● **Task set**
- 1) According to the overview of Albania at the European Games, in which two sports did Albania win its gold medals?
- 2) Reproduce part of the overview of Albania at the European Games, beginning at the words "- IOC code: ALB" and stopping after "one in Athletics.".

● **Text block**

- IOC code: ALB
- NOC: Albanian National Olympic Committee
- Website: nocalbania.org.al
- Medals Ranked 37th: Gold 2 Silver 0 Bronze 0 Total 2

European Games appearances (overview)
- 2015; 2019; 2023; 2027;

= Albania at the European Games =

Albania participated at the inaugural edition of the European Games in 2015. Albania having won so far two Gold medals at the European Games. They won one Gold medal in Karate and the other one in Athletics.

● **Data excerpts**
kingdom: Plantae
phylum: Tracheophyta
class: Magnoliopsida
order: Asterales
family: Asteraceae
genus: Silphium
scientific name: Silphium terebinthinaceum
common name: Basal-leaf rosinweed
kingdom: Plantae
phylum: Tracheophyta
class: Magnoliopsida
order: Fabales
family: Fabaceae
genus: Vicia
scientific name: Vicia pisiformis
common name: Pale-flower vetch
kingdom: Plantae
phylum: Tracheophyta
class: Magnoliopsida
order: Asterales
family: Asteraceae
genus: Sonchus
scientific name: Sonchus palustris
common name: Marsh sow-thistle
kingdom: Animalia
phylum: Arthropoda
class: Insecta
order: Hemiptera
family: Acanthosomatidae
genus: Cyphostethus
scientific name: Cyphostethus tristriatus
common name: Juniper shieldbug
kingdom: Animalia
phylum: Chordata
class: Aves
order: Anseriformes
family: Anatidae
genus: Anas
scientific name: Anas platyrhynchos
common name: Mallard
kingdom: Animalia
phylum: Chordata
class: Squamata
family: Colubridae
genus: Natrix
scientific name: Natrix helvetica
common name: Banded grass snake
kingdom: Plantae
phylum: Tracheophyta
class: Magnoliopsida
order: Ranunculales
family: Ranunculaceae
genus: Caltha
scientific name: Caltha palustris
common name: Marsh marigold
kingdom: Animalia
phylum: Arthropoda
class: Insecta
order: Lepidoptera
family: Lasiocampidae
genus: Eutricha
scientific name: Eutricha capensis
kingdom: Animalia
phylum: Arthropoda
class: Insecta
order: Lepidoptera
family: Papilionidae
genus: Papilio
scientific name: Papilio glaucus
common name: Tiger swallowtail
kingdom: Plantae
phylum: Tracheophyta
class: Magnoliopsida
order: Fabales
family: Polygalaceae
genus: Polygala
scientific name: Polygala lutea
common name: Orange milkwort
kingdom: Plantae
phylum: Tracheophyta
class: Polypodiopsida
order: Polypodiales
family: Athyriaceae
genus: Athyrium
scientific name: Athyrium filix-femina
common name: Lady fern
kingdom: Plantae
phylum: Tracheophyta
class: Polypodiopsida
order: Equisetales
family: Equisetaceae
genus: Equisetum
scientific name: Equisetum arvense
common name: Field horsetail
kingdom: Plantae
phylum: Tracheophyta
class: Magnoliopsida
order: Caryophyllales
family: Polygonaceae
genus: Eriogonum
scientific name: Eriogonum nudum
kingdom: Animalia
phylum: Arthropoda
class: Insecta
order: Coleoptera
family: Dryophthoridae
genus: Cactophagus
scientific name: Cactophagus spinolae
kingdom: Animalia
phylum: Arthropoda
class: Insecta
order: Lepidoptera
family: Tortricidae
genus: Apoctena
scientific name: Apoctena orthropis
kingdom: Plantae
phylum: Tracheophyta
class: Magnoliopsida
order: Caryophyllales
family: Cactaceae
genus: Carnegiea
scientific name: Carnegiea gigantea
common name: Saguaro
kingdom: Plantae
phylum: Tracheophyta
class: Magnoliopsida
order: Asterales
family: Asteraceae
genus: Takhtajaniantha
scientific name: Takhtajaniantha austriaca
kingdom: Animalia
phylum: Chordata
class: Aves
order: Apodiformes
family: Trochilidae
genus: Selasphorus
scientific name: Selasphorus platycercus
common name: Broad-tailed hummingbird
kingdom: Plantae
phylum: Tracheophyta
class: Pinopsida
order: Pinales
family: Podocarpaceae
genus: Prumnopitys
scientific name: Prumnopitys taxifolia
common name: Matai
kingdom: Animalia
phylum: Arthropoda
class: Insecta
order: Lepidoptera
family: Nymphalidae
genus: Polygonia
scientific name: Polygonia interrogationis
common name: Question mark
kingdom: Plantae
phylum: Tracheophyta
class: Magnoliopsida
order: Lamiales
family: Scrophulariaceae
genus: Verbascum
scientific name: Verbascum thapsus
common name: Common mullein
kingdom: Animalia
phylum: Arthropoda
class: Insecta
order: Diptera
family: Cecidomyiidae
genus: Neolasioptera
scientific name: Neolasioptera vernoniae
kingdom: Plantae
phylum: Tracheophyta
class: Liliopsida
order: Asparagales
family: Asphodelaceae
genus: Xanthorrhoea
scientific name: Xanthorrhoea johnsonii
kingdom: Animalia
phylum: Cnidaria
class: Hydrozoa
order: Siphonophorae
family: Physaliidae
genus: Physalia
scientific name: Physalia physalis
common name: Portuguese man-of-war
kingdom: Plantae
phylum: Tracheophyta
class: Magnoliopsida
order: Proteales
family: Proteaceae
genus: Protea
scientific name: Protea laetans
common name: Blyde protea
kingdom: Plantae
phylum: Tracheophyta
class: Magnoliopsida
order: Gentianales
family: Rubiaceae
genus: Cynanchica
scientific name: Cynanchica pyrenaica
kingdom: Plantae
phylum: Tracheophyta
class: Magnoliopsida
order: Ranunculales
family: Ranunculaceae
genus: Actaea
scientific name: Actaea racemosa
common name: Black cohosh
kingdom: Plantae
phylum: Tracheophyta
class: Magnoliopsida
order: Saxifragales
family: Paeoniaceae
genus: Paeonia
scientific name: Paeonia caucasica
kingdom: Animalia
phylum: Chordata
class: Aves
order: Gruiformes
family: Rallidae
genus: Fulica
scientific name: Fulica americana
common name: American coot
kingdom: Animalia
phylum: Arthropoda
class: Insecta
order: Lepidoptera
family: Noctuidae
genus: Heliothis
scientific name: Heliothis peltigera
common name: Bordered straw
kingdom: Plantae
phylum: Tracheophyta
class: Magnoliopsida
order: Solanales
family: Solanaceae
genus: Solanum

● **Exercise answers**
- 1) Karate and Athletics.

- 2)
- IOC code: ALB
- NOC: Albanian National Olympic Committee
- Website: nocalbania.org.al
- Medals Ranked 37th: Gold 2 Silver 0 Bronze 0 Total 2

European Games appearances (overview)
- 2015; 2019; 2023; 2027;

= Albania at the European Games =

Albania participated at the inaugural edition of the European Games in 2015. Albania having won so far two Gold medals at the European Games. They won one Gold medal in Karate and the other one in Athletics.